Queries to the Currier Museum of Art in Manchester led to Massachusetts appraiser Louis Shepherd, who said it will take an expert in Morse’s work, not just a general art expert or even expert in American art, to judge the claim.
“The first step is connoisseurship. You can’t do an appraisal until you have a firm belief that the painting is what it says it is,” Shepherd said. “Everything flows after that.”
That leads us to Staiti. He says the brochure isn’t very good evidence, because it was made 80 years after the painting was allegedly made.
Unless rock-solid evidence is found among Morse’s dairies and letters that he definitely did this painting, the judgment is likely to depend on the decision of experts as to whether the brush strokes and other aspects look enough like Morse to be legitimate.
LeBel and Bevis, comparing the picture to photos of Morse’s many other portraits, are quite certain that they do, indeed, have a Morse portrait, noting similarities of style and appearance.
Before the Morse code and the telegraph, Morse was a painter of some renown who made commissioned portraits of businessmen, politicians and a few famous people including John Adams and the Marquis de Lafayette.
They admit they are novices at the art of authenticating oil paintings, but have charged into the field with gusto. They visited the Morris Museum in Morristown, N.J., to check into Morse’s letters and papers, and got more tips.
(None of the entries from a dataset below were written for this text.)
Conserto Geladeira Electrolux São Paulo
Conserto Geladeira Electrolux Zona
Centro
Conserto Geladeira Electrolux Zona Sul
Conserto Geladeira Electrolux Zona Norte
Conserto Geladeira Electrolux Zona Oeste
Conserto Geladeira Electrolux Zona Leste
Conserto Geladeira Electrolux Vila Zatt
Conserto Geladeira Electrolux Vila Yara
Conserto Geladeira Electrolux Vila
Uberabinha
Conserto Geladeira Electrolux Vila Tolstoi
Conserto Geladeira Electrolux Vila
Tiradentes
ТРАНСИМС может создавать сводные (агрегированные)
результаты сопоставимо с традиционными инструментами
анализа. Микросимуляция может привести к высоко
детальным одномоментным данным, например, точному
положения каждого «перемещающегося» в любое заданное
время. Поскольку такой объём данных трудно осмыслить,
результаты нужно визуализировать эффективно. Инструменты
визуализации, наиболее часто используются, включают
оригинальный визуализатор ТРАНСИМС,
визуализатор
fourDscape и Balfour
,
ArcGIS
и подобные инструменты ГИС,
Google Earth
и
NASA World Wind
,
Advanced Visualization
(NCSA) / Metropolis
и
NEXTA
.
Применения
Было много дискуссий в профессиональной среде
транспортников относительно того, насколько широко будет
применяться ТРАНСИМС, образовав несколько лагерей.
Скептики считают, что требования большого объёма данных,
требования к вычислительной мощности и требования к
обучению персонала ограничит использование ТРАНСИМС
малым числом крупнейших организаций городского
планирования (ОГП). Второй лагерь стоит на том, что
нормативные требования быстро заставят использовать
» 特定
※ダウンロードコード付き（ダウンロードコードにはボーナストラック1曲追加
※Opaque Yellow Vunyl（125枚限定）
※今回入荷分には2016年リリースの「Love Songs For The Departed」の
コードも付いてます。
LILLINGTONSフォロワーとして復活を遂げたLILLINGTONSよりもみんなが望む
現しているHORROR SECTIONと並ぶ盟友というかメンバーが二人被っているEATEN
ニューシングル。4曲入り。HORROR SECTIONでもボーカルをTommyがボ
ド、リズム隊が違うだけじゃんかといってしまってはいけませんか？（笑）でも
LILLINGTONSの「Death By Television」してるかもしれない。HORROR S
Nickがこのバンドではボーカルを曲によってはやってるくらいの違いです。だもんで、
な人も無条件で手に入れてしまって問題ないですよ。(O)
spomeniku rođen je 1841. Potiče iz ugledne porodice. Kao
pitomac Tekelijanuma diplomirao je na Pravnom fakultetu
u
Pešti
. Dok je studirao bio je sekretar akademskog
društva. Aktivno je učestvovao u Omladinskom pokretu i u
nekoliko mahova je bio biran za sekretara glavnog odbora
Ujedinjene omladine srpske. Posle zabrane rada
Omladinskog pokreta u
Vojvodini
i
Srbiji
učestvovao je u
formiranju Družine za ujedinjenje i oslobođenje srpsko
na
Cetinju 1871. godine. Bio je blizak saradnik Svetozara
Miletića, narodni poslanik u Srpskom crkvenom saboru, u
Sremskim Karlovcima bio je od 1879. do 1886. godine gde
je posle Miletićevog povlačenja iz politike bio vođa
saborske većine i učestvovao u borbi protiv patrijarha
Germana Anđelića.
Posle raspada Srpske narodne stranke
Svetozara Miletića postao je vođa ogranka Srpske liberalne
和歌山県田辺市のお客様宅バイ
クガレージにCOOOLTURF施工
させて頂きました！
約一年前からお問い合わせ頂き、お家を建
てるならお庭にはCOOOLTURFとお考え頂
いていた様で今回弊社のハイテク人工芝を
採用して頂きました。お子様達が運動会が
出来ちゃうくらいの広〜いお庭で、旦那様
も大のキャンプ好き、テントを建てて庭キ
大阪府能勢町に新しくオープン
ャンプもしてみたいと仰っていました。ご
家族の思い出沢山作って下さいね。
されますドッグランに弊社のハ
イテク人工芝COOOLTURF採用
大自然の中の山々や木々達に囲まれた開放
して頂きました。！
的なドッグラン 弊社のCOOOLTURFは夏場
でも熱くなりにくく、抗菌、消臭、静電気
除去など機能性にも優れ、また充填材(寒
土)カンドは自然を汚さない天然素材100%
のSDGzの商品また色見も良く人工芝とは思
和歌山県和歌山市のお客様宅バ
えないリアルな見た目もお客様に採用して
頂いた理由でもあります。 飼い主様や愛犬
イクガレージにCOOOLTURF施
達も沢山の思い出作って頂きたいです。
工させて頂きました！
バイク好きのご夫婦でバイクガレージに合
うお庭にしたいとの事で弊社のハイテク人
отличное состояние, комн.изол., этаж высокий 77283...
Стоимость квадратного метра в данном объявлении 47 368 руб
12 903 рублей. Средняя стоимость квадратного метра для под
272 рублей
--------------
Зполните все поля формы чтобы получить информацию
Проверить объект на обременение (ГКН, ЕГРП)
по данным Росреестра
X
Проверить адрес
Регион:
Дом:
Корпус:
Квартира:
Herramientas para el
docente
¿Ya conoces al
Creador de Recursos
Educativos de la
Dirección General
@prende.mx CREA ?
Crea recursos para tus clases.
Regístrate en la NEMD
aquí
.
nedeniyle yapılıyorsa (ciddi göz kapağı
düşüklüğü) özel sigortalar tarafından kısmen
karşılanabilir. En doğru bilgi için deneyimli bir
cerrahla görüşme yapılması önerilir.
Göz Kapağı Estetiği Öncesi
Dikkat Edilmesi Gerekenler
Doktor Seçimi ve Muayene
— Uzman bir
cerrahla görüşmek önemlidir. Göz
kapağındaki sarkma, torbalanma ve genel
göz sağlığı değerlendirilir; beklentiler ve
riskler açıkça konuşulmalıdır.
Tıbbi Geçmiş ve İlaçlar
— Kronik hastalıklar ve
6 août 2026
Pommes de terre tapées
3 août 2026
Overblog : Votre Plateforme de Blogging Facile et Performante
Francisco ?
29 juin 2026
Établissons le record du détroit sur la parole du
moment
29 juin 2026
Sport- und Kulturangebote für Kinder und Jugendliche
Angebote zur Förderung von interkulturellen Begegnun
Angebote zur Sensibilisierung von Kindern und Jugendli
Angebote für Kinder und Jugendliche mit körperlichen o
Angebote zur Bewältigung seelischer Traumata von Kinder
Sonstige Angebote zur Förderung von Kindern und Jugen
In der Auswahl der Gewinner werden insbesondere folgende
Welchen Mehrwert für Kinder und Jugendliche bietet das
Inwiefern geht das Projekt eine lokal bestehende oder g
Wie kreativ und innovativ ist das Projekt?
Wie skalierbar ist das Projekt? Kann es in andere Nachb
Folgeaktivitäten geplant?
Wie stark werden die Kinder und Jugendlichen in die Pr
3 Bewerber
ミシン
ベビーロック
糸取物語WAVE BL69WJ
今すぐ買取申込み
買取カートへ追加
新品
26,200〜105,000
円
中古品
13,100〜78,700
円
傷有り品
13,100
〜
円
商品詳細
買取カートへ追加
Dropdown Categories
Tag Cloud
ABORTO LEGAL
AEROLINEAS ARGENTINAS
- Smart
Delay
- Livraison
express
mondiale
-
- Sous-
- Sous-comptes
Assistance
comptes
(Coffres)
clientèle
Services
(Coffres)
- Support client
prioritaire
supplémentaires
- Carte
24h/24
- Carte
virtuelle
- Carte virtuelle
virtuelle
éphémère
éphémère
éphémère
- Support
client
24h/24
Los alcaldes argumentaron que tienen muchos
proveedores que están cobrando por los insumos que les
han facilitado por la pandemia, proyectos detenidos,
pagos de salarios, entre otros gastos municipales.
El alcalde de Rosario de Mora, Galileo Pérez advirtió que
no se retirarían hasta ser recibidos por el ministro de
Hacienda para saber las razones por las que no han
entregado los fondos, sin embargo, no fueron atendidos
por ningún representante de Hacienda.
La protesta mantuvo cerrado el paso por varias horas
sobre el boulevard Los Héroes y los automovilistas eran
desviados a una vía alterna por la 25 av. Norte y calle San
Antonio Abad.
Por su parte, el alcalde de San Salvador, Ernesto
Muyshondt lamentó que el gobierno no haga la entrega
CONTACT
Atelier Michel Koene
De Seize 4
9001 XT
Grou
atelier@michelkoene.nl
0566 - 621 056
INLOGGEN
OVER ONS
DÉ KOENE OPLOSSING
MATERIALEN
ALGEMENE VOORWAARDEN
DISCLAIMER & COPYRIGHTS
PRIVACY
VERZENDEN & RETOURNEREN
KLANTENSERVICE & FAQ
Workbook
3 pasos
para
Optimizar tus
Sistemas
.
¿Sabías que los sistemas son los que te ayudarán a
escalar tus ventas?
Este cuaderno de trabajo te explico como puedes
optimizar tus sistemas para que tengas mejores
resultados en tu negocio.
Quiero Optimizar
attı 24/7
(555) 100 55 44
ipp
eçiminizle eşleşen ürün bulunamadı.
If it does turn out to be an authentic Samuel Morse, the couple isn’t sure what they’ll do. They’d like to see it on public display at a museum, perhaps in New Hampshire in recognition of his Granite State connection (Morse married his first wife in Concord) or perhaps in New Jersey where so much of his telegraph work was done.
Either way, they say that the whole process has been exciting.
“We’ve never been through anything like this,” LeBel said.